### Directions for this task
Produce a faithful copy of the data, one that leaves out the pictures.
──────── Recorded data ────────
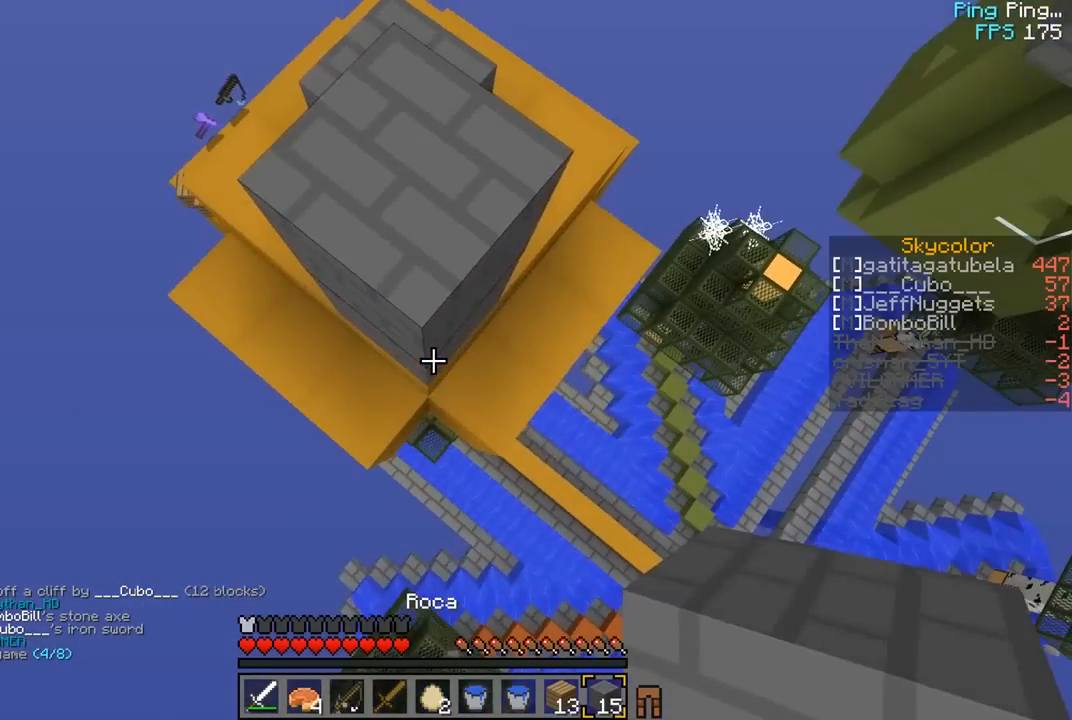
{"keys": ["d", "s"], "mouse": ["right"], "events": [[233, "a", "up"], [250, "mouse_right", "up"], [250, "s", "up"], [267, "mouse_right", "down"], [317, "d", "down"], [317, "s", "down"]]}
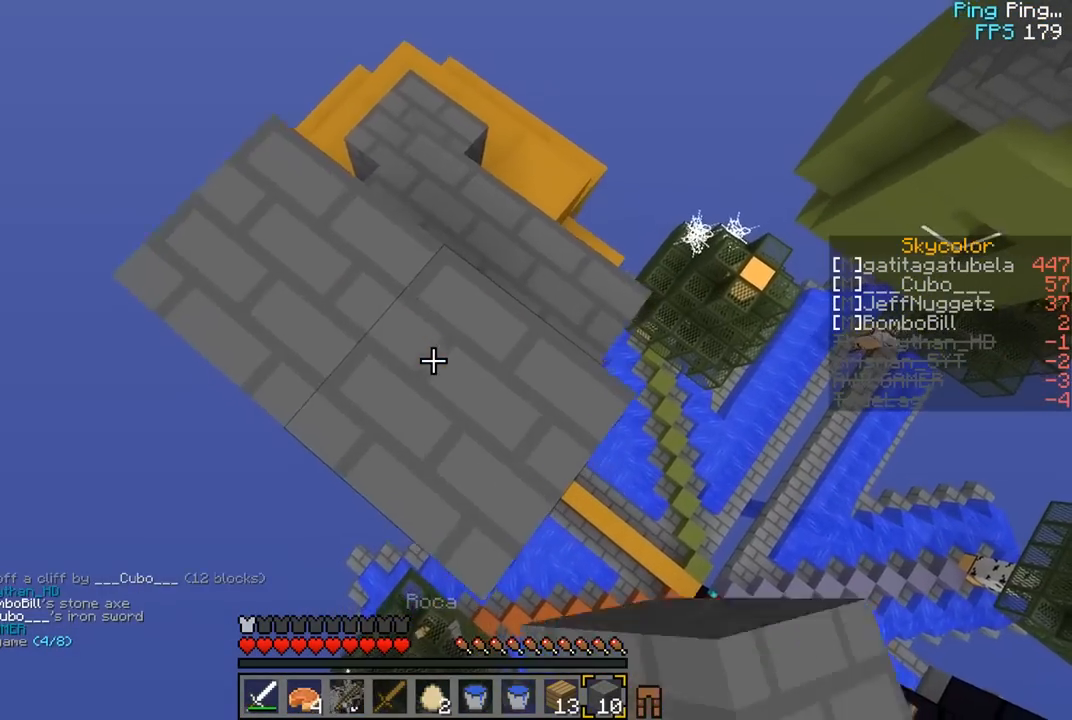
{"keys": ["a"], "mouse": ["right"], "events": [[167, "a", "down"], [167, "d", "up"], [183, "s", "up"], [333, "mouse_right", "up"], [350, "mouse_right", "down"], [417, "mouse_right", "up"], [433, "mouse_right", "down"]]}
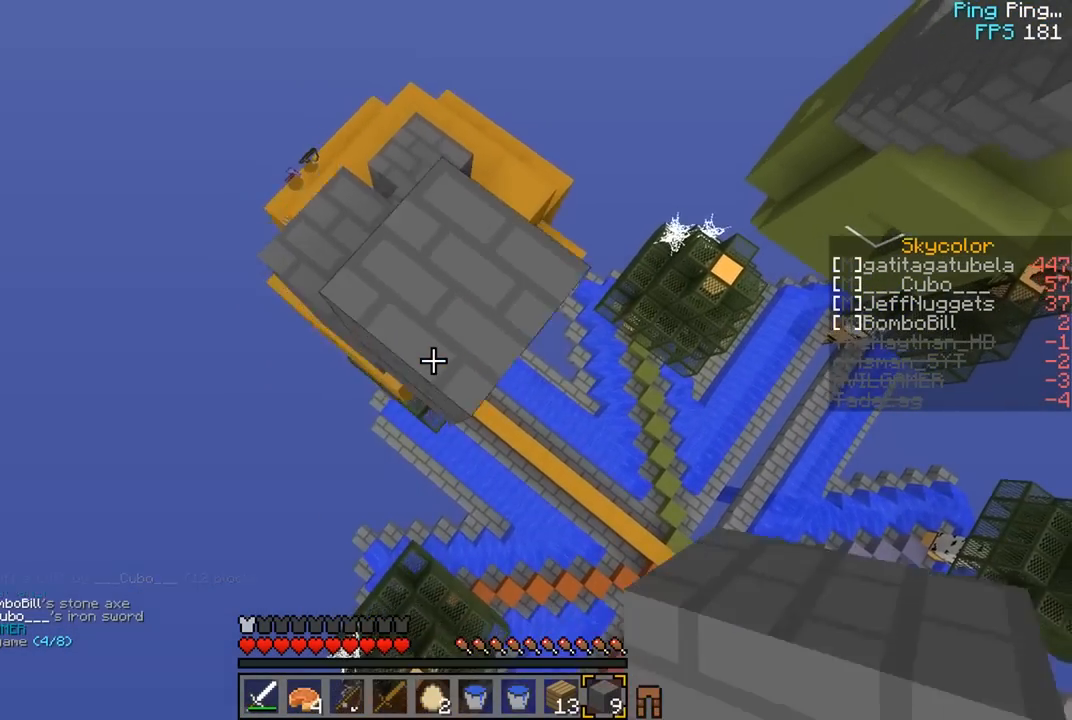
{"keys": ["d", "s"], "mouse": [], "events": [[17, "mouse_right", "up"], [33, "mouse_right", "down"], [117, "d", "down"], [200, "a", "up"], [300, "mouse_right", "up"], [317, "mouse_right", "down"], [383, "mouse_right", "up"], [417, "mouse_right", "down"], [417, "s", "down"], [500, "mouse_right", "up"]]}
────────
### Task answer
{"keys": ["d", "s"], "mouse": ["right"], "events": [[233, "a", "up"], [250, "mouse_right", "up"], [250, "s", "up"], [267, "mouse_right", "down"], [317, "d", "down"], [317, "s", "down"]]}
{"keys": ["a"], "mouse": ["right"], "events": [[167, "a", "down"], [167, "d", "up"], [183, "s", "up"], [333, "mouse_right", "up"], [350, "mouse_right", "down"], [417, "mouse_right", "up"], [433, "mouse_right", "down"]]}
{"keys": ["d", "s"], "mouse": [], "events": [[17, "mouse_right", "up"], [33, "mouse_right", "down"], [117, "d", "down"], [200, "a", "up"], [300, "mouse_right", "up"], [317, "mouse_right", "down"], [383, "mouse_right", "up"], [417, "mouse_right", "down"], [417, "s", "down"], [500, "mouse_right", "up"]]}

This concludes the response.